WebRPG: Automatic Web Rendering Parameters Generation for Visual Presentation
Zirui Shao, Feiyu Gao, Hangdi Xing, Zepeng Zhu, Zhi Yu, Jiajun Bu, Qi Zheng, Cong Yao
TL;DR
WebRPG addresses the challenge of generating coherent web visual presentations directly from HTML by defining rendering parameters (RPs) that standardize CSS properties. The approach uses a latent generation framework where a VAE compresses RPs per element and HTML embeddings (semantic via MarkupLM, hierarchical via XPath, and character-count) guide autoregressive or diffusion decoders to produce the RPs, which are then decoded back to rendering CSS. A new Klarna-derived dataset of 88,418 sub-pages supports offline rendering and robust evaluation with metrics including Fréchet Inception Distance, Element IoU, and a novel Style Consistency Score; experiments show autoregressive WebRPG-AR generally outperforms diffusion-based WebRPG-DM, with GPT-4 providing additional qualitative gains. The work demonstrates the feasibility of automated web design workflows from HTML, highlights important design-knowledge transfer via HTML embeddings, and lays groundwork for future integration with large language models and CSS frameworks to broaden applicability and practicality.
Abstract
In the era of content creation revolution propelled by advancements in generative models, the field of web design remains unexplored despite its critical role in modern digital communication.
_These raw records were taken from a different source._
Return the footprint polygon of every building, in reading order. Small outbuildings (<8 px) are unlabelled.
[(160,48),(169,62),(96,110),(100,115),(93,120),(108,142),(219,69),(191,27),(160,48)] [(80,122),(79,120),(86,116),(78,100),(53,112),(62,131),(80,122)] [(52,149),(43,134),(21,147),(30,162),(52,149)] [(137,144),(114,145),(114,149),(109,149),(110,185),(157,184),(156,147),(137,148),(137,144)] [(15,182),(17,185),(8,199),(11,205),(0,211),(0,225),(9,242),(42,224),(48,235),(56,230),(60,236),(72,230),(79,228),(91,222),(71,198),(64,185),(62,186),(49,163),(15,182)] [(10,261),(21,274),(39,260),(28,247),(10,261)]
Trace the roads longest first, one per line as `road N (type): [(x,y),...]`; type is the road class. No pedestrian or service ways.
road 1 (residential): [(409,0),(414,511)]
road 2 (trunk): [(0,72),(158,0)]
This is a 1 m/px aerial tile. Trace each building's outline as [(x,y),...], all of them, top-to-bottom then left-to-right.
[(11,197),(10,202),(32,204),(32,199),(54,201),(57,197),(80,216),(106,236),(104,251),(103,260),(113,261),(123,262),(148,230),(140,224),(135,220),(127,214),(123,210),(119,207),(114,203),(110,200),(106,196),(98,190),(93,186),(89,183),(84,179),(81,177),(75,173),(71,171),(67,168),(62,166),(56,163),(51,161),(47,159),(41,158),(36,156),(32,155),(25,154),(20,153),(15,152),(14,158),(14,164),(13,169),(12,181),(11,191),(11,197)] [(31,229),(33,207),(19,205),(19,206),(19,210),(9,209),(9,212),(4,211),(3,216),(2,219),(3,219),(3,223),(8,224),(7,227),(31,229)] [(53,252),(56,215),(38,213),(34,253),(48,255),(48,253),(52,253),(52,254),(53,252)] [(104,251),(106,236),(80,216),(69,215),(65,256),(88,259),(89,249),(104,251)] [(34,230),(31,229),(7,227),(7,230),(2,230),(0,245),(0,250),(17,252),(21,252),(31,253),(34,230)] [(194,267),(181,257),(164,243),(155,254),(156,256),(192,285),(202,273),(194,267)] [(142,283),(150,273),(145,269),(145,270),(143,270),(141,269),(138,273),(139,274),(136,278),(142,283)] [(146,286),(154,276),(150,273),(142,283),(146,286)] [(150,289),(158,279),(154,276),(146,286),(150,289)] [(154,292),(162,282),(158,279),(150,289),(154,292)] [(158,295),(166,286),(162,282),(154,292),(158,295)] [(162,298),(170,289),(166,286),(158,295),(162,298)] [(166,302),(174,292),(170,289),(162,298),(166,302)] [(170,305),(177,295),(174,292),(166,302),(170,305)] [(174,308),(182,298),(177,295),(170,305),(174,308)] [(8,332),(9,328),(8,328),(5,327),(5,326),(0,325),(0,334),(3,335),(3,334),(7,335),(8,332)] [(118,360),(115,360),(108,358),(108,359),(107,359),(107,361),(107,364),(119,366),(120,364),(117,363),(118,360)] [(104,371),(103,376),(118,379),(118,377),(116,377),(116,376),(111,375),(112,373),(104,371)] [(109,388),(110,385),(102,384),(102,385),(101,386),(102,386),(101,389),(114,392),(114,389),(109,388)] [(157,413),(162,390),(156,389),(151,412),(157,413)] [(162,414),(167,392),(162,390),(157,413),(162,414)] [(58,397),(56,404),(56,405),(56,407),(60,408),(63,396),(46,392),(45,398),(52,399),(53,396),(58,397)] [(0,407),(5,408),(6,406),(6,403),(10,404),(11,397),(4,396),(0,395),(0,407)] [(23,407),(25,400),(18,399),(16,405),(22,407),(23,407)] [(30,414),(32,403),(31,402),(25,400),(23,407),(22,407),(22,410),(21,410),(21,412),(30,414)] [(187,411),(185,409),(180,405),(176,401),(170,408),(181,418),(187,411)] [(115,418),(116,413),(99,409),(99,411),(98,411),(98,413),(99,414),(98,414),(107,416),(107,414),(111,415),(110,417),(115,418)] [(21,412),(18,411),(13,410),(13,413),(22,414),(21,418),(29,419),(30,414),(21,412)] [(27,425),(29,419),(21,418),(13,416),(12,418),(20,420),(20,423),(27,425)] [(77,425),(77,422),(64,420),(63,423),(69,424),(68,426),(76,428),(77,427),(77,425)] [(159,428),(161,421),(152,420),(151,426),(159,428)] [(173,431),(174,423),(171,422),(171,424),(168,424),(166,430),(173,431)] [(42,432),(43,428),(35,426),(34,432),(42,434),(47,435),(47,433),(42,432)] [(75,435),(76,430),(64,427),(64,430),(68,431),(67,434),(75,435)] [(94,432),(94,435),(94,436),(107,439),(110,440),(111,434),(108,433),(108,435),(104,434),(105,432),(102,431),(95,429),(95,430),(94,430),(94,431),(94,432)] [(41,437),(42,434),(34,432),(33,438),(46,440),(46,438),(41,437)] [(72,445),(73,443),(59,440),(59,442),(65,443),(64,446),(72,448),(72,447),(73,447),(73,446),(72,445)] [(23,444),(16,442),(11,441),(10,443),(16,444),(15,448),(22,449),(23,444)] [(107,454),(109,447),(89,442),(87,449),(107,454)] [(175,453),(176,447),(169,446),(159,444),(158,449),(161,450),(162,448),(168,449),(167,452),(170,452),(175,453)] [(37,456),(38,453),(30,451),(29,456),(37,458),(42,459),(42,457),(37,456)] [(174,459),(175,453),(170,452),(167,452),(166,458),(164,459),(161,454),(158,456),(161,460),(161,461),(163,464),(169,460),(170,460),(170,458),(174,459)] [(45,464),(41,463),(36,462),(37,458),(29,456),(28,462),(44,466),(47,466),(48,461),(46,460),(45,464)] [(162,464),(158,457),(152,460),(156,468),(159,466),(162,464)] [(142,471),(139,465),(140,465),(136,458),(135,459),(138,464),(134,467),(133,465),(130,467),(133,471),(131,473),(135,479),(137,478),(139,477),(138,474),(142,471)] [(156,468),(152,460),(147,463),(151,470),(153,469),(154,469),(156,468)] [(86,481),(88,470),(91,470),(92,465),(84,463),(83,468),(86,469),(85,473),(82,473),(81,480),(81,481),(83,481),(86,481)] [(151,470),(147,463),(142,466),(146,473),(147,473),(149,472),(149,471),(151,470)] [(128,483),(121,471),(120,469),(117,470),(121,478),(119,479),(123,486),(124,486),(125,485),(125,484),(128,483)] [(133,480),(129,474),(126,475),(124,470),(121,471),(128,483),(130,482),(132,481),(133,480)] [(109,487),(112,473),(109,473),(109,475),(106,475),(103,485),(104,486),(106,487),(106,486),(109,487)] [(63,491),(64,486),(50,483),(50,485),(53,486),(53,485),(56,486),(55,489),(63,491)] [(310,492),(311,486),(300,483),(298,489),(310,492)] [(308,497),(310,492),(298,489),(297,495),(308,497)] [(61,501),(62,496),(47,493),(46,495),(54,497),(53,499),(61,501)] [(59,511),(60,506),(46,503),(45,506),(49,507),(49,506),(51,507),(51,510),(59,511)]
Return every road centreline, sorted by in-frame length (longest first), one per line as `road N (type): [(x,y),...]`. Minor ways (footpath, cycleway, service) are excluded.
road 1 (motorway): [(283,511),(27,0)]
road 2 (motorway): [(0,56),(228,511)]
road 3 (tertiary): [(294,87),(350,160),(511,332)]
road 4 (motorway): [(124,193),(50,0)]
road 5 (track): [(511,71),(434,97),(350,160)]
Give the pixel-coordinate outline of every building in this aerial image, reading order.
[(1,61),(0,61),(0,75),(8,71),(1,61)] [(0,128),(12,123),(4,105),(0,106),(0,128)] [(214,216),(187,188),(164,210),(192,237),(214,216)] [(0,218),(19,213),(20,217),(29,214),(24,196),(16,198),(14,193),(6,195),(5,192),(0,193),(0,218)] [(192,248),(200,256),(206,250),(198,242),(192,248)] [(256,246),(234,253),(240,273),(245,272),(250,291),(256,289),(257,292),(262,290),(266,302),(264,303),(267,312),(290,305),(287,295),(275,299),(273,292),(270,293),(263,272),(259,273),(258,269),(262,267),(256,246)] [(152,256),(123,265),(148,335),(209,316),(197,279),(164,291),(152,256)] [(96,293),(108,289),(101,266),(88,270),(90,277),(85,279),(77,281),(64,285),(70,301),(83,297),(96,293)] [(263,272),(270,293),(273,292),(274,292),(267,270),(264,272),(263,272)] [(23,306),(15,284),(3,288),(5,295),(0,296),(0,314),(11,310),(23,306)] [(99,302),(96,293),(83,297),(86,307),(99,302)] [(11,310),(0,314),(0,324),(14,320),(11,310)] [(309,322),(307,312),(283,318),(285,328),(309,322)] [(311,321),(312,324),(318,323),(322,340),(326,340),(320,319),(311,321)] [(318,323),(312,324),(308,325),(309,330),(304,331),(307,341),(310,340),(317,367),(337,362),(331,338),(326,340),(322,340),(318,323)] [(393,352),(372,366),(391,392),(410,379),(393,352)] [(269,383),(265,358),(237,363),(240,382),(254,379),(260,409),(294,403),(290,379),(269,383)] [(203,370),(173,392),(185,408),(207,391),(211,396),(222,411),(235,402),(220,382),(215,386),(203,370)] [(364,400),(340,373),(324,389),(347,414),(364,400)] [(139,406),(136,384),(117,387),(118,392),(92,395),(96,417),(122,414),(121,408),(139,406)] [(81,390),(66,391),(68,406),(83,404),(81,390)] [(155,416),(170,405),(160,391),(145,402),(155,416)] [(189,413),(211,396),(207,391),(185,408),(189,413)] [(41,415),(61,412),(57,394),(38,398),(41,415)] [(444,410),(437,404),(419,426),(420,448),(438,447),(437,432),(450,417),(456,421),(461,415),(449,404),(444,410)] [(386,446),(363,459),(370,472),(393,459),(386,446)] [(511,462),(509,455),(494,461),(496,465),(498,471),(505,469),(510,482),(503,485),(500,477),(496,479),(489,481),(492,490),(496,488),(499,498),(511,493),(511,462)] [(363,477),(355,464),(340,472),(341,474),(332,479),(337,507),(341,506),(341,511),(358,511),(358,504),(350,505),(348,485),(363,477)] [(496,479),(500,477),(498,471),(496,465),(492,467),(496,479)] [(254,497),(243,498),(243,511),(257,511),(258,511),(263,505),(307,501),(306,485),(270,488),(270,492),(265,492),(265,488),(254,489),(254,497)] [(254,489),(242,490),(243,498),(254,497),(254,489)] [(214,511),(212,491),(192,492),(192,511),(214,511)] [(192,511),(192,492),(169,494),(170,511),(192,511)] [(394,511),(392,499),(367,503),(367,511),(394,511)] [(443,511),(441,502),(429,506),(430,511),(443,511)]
The web design process is complex and often time-consuming, especially for those with limited expertise. In this paper, we introduce Web Rendering Parameters Generation (WebRPG), a new task that aims at automating the generation for visual presentation of web pages based on their HTML code. WebRPG would contribute to a faster web development workflow. Since there is no existing benchmark available, we develop a new dataset for WebRPG through an automated pipeline. Moreover, we present baseline models, utilizing VAE to manage numerous elements and rendering parameters, along with custom HTML embedding for capturing essential semantic and hierarchical information from HTML. Extensive experiments, including customized quantitative evaluations for this specific task, are conducted to evaluate the quality of the generated results.